Exercise directions: If a line in the listing below has the string "spacing", copy it out.

Available data:
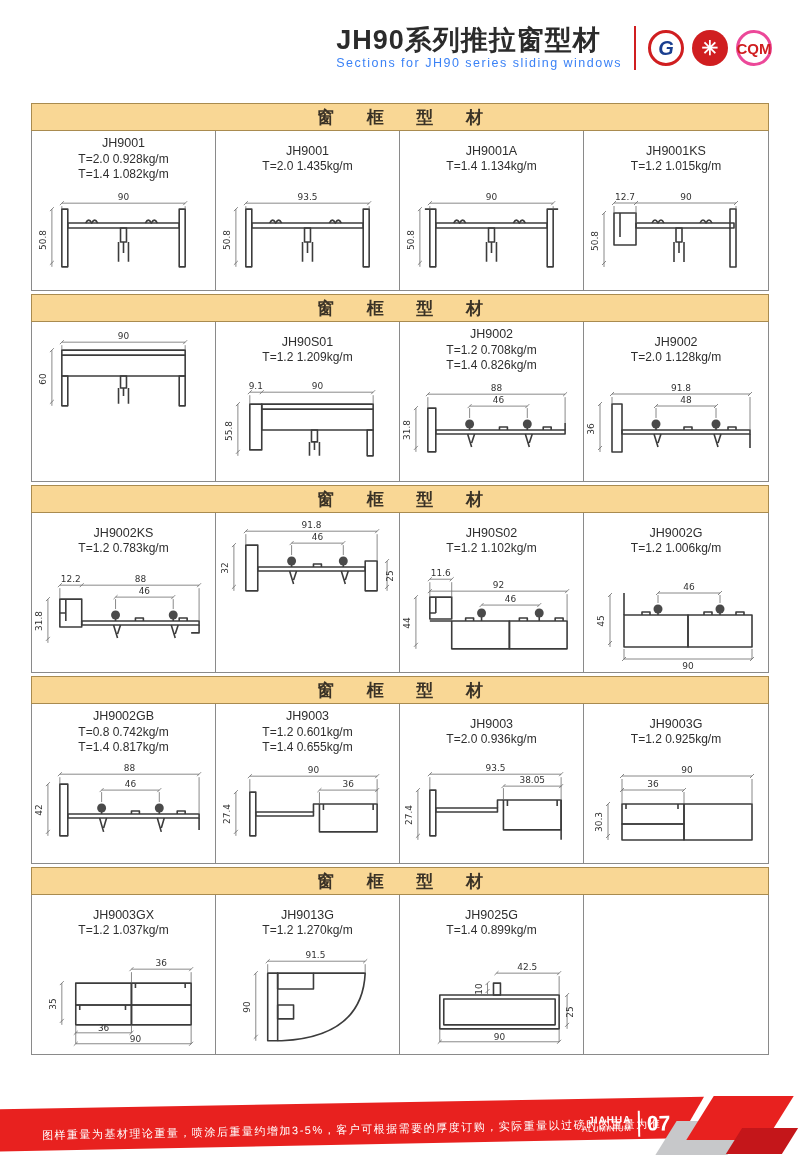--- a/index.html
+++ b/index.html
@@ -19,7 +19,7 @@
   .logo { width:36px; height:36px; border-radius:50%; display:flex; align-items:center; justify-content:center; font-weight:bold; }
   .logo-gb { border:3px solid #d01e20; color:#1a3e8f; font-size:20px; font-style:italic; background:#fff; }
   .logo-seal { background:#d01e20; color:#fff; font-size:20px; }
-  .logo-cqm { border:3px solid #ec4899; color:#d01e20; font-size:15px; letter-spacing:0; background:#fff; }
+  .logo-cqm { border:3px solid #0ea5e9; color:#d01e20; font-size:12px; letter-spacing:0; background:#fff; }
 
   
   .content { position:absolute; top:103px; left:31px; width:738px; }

* * *

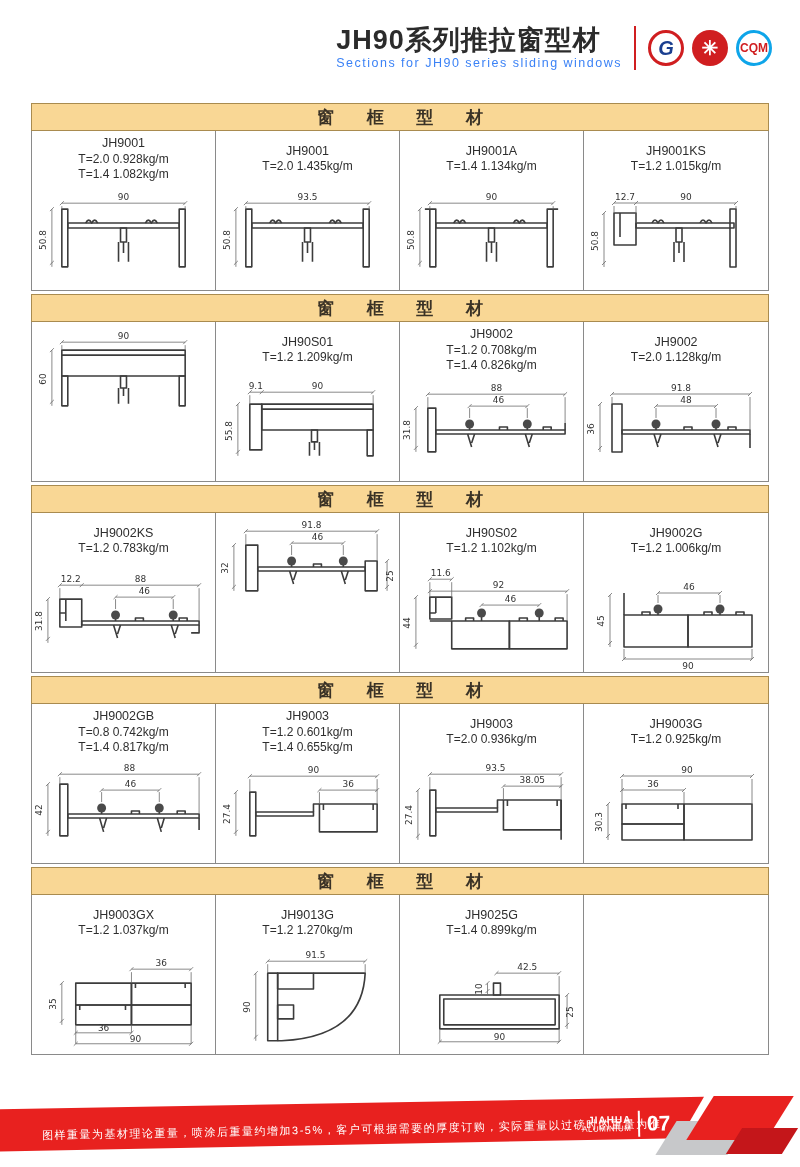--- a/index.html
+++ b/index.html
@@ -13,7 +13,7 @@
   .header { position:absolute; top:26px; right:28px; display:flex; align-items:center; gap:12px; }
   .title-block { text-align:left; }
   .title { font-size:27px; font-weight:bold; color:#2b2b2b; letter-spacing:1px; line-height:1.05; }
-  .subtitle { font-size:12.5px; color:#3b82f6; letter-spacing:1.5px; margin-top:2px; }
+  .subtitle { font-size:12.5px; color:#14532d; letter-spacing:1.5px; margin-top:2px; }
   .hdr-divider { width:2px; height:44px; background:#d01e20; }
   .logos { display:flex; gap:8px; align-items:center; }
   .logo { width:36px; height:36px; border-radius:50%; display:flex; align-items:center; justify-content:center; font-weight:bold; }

Result:
-  .logo-cqm { border:3px solid #ec4899; color:#d01e20; font-size:15px; letter-spacing:0; background:#fff; }
+  .logo-cqm { border:3px solid #0ea5e9; color:#d01e20; font-size:12px; letter-spacing:0; background:#fff; }
   .title { font-size:27px; font-weight:bold; color:#2b2b2b; letter-spacing:1px; line-height:1.05; }
-  .subtitle { font-size:12.5px; color:#3b82f6; letter-spacing:1.5px; margin-top:2px; }
+  .subtitle { font-size:12.5px; color:#14532d; letter-spacing:1.5px; margin-top:2px; }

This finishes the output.